Take ideas and if not already suggested, sit or stand the children in two lines. Which line is the longer?
Ask another question, for example, "how could we show how many children have school dinners and how many don't?".
Again after suggestions, sit or stand the children in two lines and talk about what they notice.
Now give each child a sticky note and ask them to write their name on it and decorate it in some way, should they wish.
How could we use the sticky notes to answer the same questions? Give learners time to have a think themselves, then talk to a partner, then share with the whole group (think - pair - share). Some may suggest sorting or grouping the sticky notes on opposite sides of the board, which you could try to begin with. The disadvantage of this method is that it's not so easy to compare the number of boys with the number of girls (unless of course there is a large difference between the two numbers!).
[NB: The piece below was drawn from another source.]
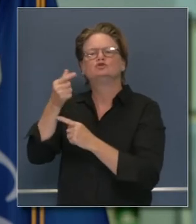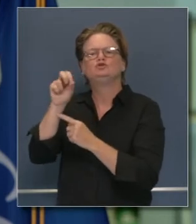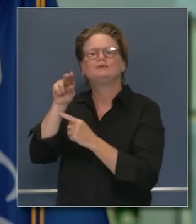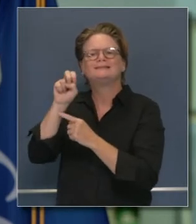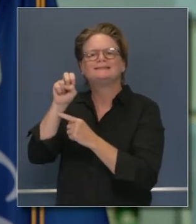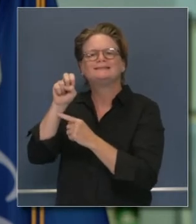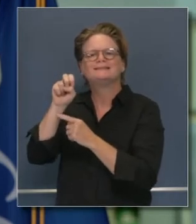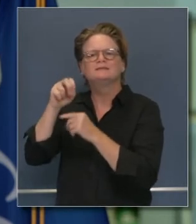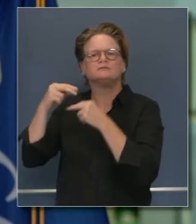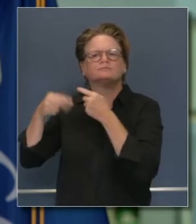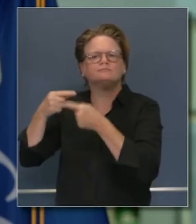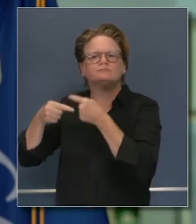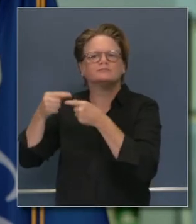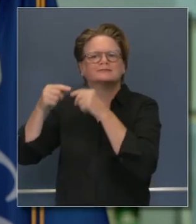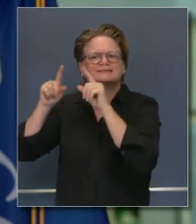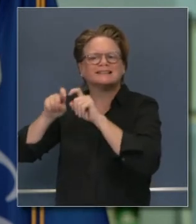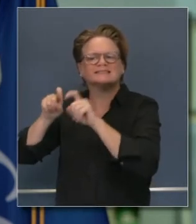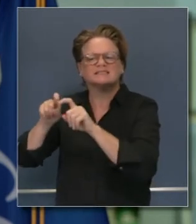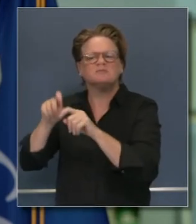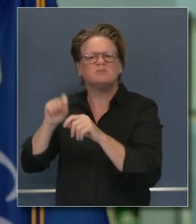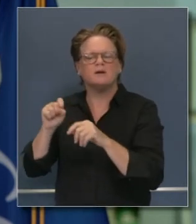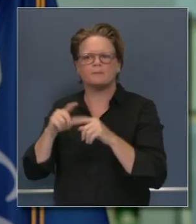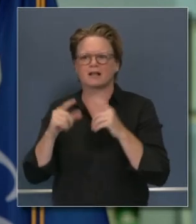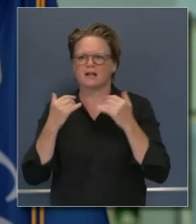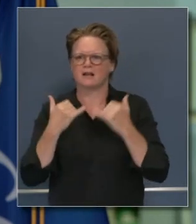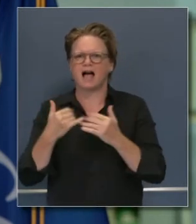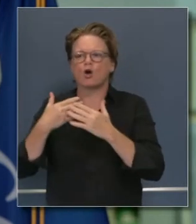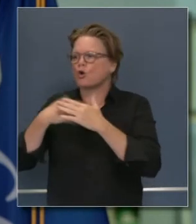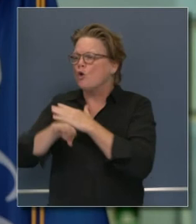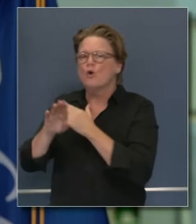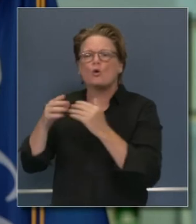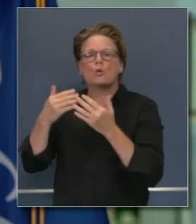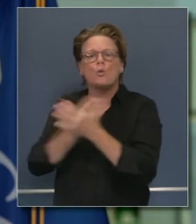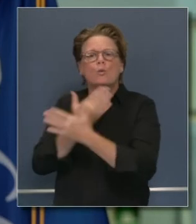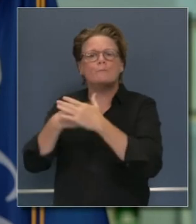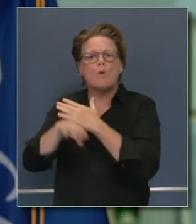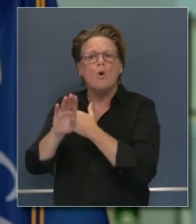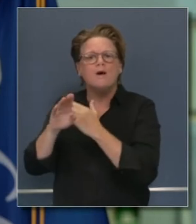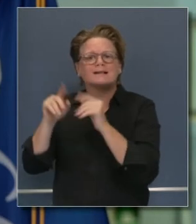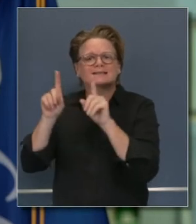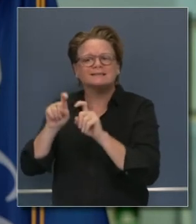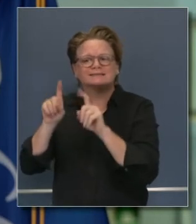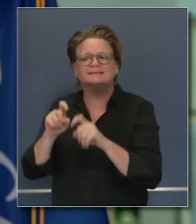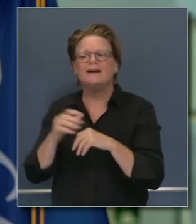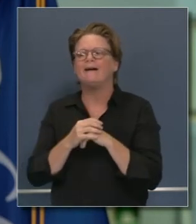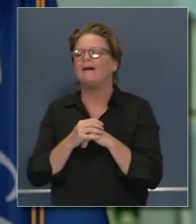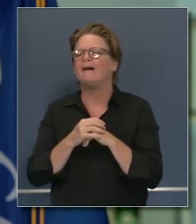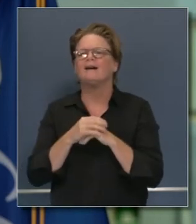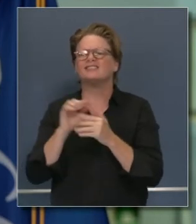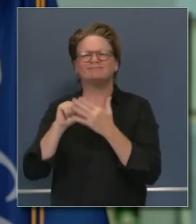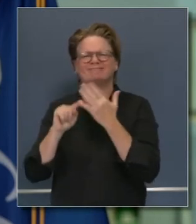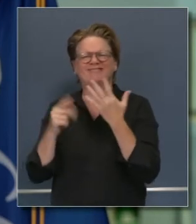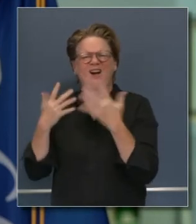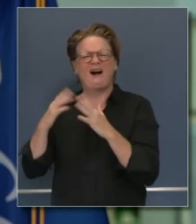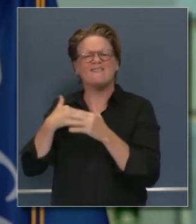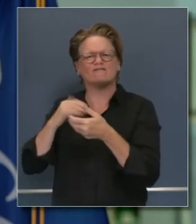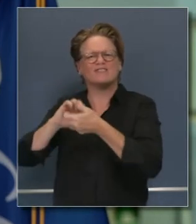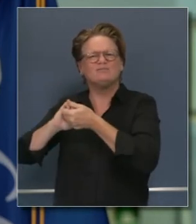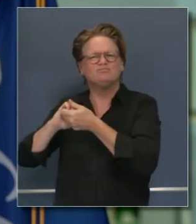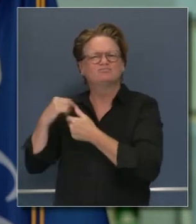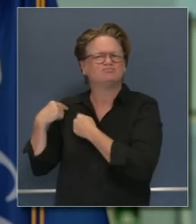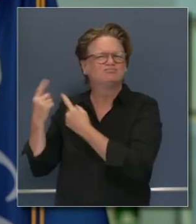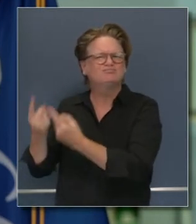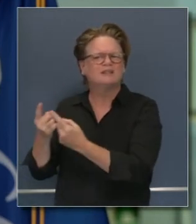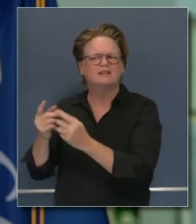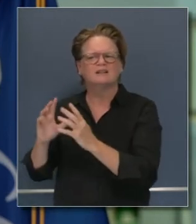hemos hecho la prueba hemos revisado todos los componentes de todas las otras empresas que ha habido pero ninguna tiene todo tenemos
Ask the class how the sticky notes could be arranged to make the counting easier. At this point, some may suggest lining the sticky notes up in two rows or two columns, just as they had been doing at the beginning of the activity. You could then superimpose the axes of the block graph as a way of framing the picture, and invite children to suggest labels for each axis. If your class is familiar with block graphs, you could draw the axes on the board right from the beginning.
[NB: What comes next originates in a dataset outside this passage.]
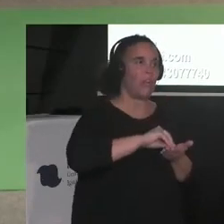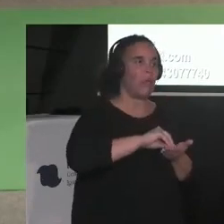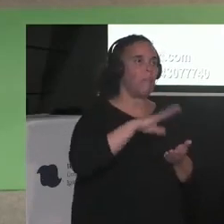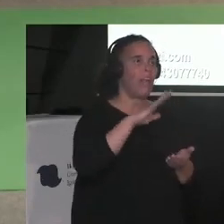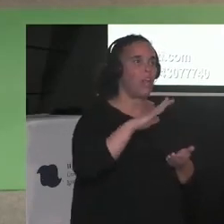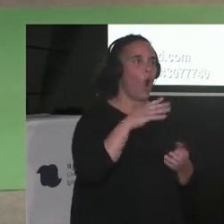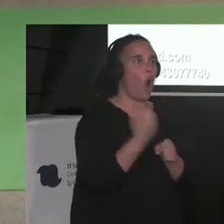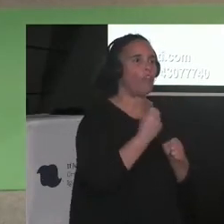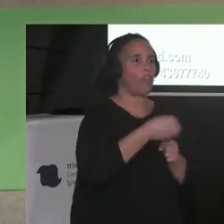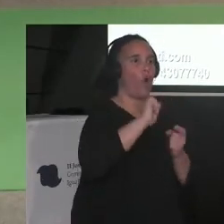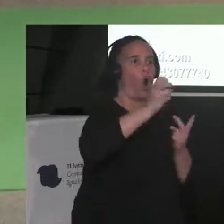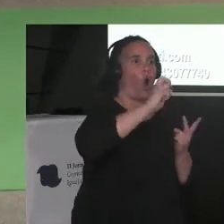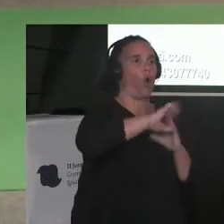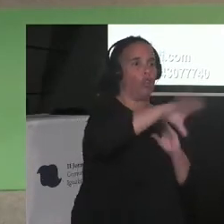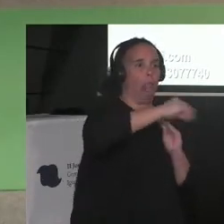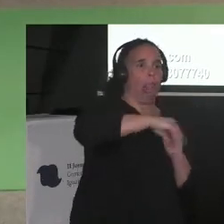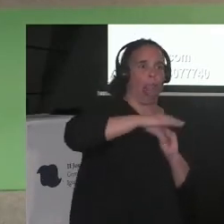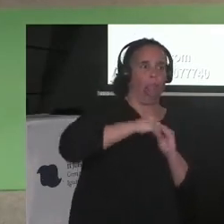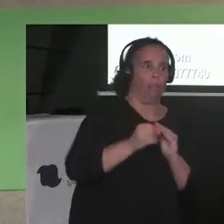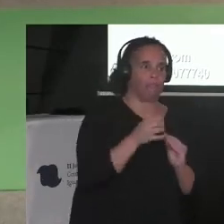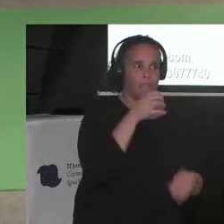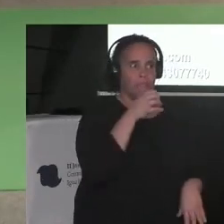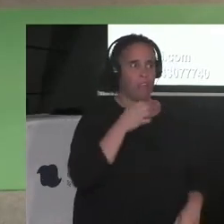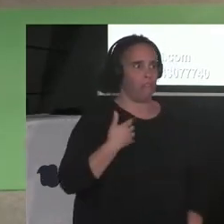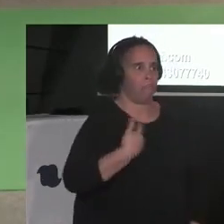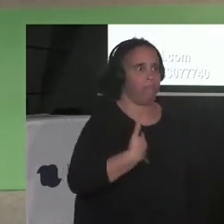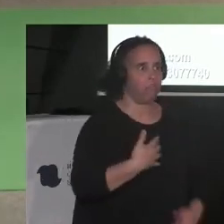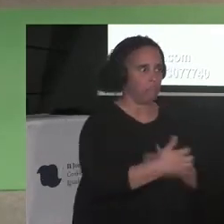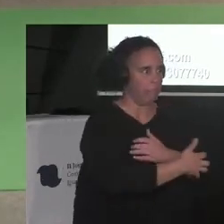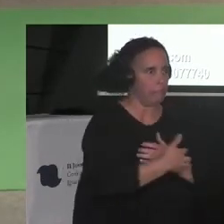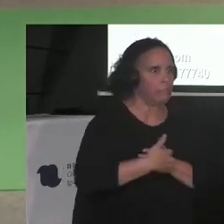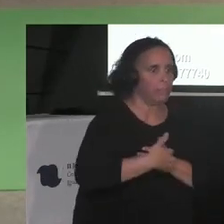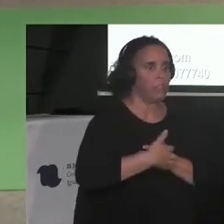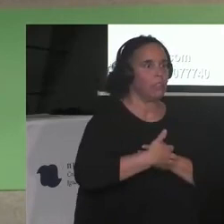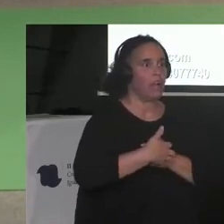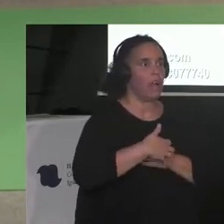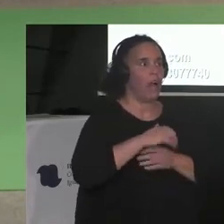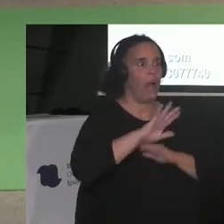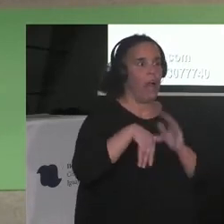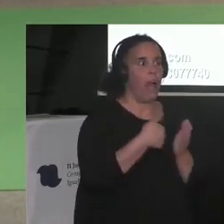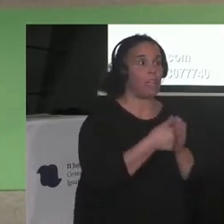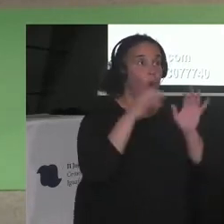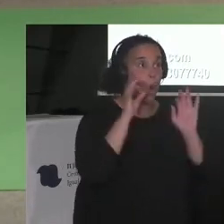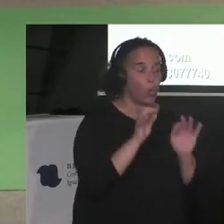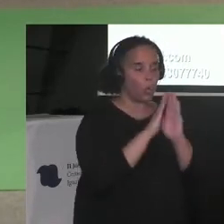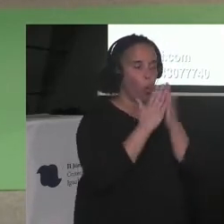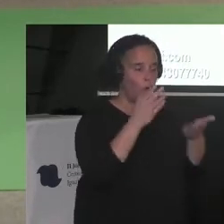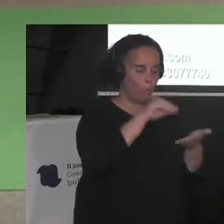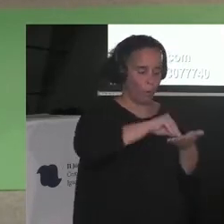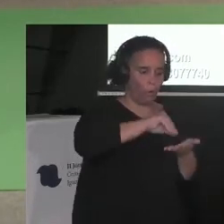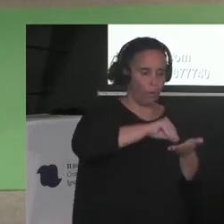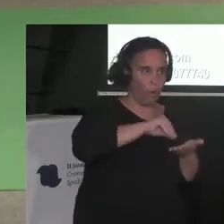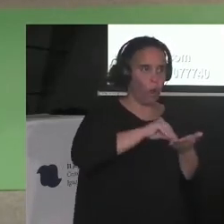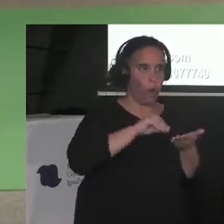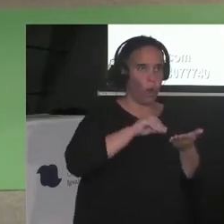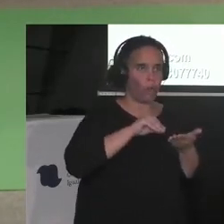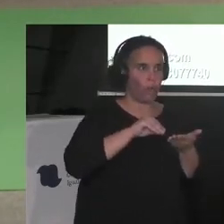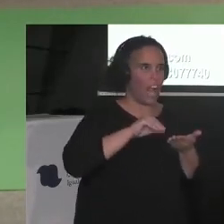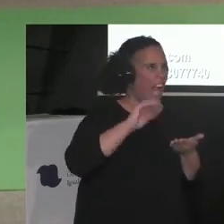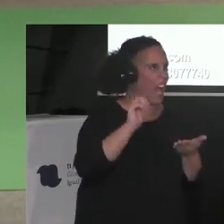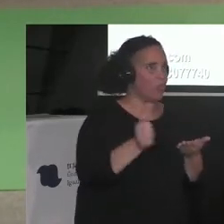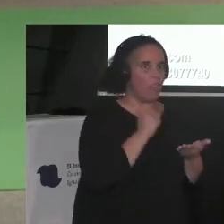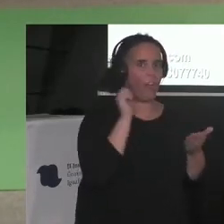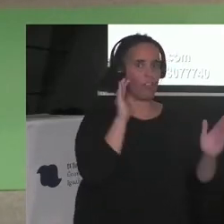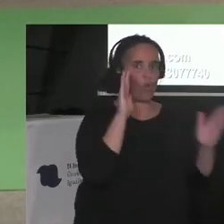a veces más o menos precaria, hasta que escribí un libro que coincidió con una época, digamos. Quizá entre muchas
Having had a go at one block graph all together, you could encourage the children to answer the other questions posed in the problem. They will also have their own ideas. Bear in mind that learners may find it easier to display qualitative data (such as boy/girl as above, birthday months) as opposed to quantitative data (such as number of siblings, number of pets, height) against the number of children. This is because when showing quantitative data, labelling the axes can be more tricky. This might be the case particularly with continuous data (those that use a scale, such as height) rather than discrete data (such as number of pets). However, try not to discourage children from posing questions involving quantitative data. Instead, listen to their discussions as they work out what to do.
You may be able to address the above issues to some extent in a plenary by asking the whole group which question they found most difficult to display and why.